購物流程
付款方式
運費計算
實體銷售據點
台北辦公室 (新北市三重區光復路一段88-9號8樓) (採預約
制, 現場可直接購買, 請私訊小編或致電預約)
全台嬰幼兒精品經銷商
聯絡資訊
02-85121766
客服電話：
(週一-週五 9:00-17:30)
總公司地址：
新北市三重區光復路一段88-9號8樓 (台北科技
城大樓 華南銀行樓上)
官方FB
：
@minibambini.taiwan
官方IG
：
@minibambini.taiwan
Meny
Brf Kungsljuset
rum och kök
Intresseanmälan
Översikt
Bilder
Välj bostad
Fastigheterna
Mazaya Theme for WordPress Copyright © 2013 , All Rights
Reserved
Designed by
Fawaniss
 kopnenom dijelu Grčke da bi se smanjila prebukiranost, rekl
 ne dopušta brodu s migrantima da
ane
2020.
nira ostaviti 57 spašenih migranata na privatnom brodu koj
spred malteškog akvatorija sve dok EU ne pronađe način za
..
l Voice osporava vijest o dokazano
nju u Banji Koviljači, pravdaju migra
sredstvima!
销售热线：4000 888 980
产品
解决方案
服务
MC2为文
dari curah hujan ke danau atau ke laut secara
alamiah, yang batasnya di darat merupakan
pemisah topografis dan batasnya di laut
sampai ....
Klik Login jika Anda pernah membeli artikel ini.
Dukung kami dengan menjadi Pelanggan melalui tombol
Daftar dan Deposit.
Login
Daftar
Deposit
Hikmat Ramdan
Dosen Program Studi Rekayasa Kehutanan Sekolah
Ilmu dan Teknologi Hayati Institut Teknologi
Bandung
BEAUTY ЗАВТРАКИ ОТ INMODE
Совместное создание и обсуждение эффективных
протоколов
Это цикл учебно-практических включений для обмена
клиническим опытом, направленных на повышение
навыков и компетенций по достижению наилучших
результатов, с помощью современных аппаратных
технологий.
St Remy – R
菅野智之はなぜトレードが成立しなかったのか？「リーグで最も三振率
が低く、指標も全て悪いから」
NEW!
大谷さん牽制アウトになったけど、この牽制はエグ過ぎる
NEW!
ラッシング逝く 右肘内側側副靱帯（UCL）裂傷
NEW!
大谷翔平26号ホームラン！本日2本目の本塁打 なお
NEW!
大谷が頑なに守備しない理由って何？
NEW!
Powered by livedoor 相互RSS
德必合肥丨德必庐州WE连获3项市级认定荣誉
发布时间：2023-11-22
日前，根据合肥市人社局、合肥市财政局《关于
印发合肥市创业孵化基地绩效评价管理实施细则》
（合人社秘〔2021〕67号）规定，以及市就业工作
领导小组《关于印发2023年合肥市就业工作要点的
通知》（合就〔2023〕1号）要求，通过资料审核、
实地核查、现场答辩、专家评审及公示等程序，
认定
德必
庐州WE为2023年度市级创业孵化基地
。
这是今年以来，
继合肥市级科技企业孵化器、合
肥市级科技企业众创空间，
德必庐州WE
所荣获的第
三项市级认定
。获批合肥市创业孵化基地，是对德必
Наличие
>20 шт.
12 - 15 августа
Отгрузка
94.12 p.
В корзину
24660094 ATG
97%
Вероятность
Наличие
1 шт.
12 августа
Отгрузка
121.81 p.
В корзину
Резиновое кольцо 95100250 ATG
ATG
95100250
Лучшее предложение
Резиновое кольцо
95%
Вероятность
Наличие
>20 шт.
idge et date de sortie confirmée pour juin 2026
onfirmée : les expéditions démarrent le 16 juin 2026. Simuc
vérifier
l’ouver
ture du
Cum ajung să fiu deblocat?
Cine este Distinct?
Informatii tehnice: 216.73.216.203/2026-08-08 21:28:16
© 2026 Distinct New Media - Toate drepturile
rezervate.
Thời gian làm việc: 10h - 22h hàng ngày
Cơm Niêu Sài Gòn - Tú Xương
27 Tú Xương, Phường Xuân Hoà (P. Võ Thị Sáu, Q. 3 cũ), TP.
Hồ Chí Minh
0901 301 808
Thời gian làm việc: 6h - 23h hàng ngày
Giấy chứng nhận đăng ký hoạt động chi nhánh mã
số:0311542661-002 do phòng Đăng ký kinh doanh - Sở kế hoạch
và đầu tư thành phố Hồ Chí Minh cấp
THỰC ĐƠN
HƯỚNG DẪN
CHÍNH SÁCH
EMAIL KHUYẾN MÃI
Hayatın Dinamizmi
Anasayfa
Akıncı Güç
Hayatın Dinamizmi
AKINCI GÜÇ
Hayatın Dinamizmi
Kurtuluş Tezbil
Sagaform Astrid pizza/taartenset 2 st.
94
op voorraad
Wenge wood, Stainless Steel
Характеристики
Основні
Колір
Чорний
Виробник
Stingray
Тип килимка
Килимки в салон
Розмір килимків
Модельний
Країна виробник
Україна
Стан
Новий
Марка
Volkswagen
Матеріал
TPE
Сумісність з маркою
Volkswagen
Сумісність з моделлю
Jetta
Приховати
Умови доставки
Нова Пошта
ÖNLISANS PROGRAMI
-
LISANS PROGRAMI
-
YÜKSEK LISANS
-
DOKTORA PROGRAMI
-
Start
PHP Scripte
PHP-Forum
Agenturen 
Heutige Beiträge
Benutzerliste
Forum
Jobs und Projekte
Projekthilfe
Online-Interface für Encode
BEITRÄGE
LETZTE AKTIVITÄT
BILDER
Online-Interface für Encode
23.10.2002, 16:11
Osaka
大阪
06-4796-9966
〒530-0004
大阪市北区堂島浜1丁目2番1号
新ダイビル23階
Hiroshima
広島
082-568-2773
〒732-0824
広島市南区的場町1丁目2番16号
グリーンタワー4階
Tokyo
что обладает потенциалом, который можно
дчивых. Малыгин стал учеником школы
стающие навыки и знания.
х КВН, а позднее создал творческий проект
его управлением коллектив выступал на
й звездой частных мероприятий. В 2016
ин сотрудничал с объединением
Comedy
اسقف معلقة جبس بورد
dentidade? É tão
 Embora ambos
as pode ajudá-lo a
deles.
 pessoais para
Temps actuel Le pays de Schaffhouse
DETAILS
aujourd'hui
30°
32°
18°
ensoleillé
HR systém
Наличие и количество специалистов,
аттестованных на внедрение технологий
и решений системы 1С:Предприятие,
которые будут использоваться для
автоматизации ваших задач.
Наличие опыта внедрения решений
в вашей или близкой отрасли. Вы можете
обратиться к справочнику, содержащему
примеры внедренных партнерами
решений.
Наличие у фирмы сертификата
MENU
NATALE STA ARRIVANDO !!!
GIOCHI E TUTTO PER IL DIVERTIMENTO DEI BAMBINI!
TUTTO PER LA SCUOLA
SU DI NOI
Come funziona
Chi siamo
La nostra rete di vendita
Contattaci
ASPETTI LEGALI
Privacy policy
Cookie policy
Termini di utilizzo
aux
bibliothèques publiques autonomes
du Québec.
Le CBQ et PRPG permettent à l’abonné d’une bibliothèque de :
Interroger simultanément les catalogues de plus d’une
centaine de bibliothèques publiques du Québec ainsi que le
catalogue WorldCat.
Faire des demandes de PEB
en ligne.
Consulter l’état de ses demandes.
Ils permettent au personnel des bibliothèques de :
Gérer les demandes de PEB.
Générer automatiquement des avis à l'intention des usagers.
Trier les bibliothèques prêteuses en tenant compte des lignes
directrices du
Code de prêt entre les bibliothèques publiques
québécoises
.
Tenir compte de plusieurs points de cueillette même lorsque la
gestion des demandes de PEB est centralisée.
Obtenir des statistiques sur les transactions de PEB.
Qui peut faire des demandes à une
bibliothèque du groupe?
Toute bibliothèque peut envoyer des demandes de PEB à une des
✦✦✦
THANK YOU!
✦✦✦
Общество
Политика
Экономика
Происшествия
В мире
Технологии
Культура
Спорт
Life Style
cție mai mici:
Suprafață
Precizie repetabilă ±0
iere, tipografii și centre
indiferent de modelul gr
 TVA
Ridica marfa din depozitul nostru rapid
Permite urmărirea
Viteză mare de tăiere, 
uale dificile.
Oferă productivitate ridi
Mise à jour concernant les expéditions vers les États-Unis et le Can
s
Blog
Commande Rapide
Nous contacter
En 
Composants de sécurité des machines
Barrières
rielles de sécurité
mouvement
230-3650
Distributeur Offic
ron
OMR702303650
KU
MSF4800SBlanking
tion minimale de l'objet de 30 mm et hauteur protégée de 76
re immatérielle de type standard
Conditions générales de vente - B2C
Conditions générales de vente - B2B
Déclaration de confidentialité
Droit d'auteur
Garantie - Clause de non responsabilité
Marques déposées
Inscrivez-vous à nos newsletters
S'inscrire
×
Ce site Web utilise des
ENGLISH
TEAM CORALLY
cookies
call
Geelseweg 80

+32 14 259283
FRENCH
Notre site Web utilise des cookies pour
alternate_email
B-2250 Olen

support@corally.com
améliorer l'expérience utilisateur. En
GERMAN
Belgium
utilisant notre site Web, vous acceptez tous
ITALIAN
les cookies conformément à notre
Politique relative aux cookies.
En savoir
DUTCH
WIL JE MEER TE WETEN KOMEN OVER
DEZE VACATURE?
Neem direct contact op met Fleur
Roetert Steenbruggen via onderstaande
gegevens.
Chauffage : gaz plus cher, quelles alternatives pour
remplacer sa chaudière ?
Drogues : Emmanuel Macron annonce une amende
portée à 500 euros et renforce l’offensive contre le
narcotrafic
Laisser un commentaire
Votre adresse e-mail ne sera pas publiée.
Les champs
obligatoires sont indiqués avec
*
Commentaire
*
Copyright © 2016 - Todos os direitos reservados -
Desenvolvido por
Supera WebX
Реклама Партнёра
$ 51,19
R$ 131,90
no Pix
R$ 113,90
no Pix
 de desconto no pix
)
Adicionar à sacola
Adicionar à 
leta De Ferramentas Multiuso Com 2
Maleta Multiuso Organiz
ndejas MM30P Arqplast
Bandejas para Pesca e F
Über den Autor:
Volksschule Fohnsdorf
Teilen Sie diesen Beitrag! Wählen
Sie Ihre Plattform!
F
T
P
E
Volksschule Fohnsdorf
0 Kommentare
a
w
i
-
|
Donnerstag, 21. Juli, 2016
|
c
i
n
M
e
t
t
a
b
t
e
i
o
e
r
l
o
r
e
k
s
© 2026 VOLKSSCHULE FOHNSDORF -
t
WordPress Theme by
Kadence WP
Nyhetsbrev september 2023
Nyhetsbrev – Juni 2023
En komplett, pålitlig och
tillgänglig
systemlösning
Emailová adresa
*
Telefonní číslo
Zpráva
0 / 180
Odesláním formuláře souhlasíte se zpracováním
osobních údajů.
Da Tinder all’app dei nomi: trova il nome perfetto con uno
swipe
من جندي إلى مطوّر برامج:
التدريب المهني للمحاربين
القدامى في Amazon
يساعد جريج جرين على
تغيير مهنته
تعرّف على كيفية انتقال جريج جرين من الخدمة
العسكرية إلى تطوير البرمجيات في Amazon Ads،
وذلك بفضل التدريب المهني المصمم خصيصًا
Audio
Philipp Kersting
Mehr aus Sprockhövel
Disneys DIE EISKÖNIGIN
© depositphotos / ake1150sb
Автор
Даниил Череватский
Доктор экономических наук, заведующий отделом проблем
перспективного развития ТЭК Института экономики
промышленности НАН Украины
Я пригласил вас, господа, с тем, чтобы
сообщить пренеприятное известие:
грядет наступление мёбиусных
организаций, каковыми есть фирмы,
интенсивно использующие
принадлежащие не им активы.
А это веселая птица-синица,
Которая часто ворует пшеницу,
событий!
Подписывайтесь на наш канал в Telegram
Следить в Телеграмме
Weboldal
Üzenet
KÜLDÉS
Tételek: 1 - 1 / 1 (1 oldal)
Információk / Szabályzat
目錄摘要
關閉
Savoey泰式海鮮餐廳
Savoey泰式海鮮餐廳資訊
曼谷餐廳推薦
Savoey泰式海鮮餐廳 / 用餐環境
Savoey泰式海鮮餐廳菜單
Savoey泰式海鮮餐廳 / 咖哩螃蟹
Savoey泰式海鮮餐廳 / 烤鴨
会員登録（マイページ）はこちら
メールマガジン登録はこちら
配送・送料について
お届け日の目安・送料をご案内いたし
++++
WORK INSTRUCTIONS >>
Pull out each line of the material above that contains the string "brodu". Matching is case-sensitive.

THE ANSWER >>
 ne dopušta brodu s migrantima da
nira ostaviti 57 spašenih migranata na privatnom brodu koj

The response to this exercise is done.